We can just expand the definition of disabled (temp or permanent) to include these situations. In fact this SHOULD have been the solution to preexisting conditions in the first place. I would rather the government directly reimburse healthcare providers to care for the chronically ill than give private insurance companies an excuse to raise premiums on many individual policyholders on top of receiving government subsidies. If these people have resources, then the government can collect an additional “health tax” from these people rather than forcing them to spend all their resources before they can access Medicaid.
That's not what the government does. Sounds like you may not be very familiar with how the ACA works?
3) With the California bill, it was criticized for being poorly written and did not address financing or how CA would continue to get Medicaid funding. House Speaker Rendon did not consider it a serious bill.
It was not "poorly written", but it did not include the funding mechanism. That's true. That was/is to be a separate initiative (and, most likely, would require a ballot initiative for a Const. Amendment to roll back Prop 98 in some fashion.) That said, Rendon has very close ties to the insurance and pharmaceutical industry that places his judgement in question.
Also, grating universal healthcare to undocumented immigrants is a really nice but stupid idea.
I don't know that the CA proposal does that.

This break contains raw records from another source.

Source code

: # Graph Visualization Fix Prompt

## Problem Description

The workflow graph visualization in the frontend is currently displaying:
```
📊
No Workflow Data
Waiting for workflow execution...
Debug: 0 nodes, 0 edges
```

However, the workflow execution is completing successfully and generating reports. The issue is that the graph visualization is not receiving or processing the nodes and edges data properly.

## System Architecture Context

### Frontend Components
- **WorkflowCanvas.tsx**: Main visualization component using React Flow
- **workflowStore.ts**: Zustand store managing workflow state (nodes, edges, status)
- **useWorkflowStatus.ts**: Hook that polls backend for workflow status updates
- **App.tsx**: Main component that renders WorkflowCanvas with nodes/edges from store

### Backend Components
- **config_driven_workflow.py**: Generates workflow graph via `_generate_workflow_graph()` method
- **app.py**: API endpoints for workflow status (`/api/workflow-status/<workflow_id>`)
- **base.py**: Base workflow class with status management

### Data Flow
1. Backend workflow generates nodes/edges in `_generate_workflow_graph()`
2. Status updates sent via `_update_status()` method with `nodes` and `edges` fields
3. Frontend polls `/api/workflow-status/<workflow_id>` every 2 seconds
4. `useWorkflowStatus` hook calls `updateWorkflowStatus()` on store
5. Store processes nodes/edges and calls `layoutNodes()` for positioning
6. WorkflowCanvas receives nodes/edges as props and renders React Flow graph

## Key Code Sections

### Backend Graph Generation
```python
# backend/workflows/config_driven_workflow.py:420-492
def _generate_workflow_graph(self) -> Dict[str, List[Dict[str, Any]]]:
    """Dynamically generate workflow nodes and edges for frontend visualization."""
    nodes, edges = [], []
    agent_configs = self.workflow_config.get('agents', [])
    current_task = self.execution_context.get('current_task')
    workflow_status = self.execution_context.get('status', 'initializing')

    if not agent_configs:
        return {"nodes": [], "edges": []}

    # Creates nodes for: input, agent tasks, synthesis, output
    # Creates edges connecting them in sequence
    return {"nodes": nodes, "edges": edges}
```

I don't much care if it does, however. I'm in favor of less sickness and misery and death. Whether someone was lucky enough to win the geographical jackpot at birth means little to me. Given your previous claims at being considered about death to foreign nationals via U.S. empire, it's somewhat suprising you have a completely contradicatory position on this matter. But, then again, so does Alex Jones. So maybe it's just a coincidence that you share his hypocrisy?

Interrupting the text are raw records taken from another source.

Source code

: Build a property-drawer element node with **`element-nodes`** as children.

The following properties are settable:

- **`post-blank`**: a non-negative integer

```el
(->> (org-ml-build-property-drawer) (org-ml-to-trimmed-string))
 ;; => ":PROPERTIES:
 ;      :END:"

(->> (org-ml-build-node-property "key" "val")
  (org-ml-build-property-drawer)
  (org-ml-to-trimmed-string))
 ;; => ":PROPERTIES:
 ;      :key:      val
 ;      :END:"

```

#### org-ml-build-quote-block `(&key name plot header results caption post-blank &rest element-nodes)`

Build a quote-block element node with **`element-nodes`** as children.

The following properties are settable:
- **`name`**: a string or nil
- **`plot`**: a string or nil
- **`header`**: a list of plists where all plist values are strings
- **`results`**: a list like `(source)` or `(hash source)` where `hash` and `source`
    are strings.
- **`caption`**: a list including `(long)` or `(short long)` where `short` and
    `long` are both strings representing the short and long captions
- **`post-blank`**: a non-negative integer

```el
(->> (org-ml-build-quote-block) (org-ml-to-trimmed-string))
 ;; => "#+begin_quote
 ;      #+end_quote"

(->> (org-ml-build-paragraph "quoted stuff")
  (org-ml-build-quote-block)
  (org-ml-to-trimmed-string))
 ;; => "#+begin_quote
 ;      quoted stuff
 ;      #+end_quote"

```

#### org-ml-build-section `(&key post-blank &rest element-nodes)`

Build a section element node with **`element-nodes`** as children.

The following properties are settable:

You are basically inviting a tidal wave of illegal immigration to the state to access such services.
Okay. I'll look forward to meeting them!
Right now undocumented people can qualify only for restricted Medicaid services, not full scope coverage. You could say that only people present when the law passes are covered, but then you are creating another group of second class people who come later and it is really hard to justify such a policy except to say we don't want to bankrupt the program or create backlogs to access services. However, that then begs the question of why any undocumented immigrants should be given coverage at all if we are concerned about the long-term viability of the program and protecting legally recognized citizens and residents.
The more immigrants (undocumented or otherwise), the better it is for our economy. I see no reason that allowing them the same human right of good health that citizens would receive under such a plan as any kind of harm to the viability of such a plan. As to this wave of undocumented immigrants you believe would occur because of health care for all, you'll have to explain why they would want to leave a country where they already have exactly that to come here for the same thing.
I don’t know if you have kids, but some people might ask why an unemployed 25 year old man with no health problems who came to California illegally a couple years prior should receive the same access to health services as a California born baby or someone who lived and worked and paid taxes there for years?
Because that California born baby has no more of a "right" to live a healthy happy life than anybody else. Unless, of course, one prefers to hide their racism beneath false patina of phony "patriotism".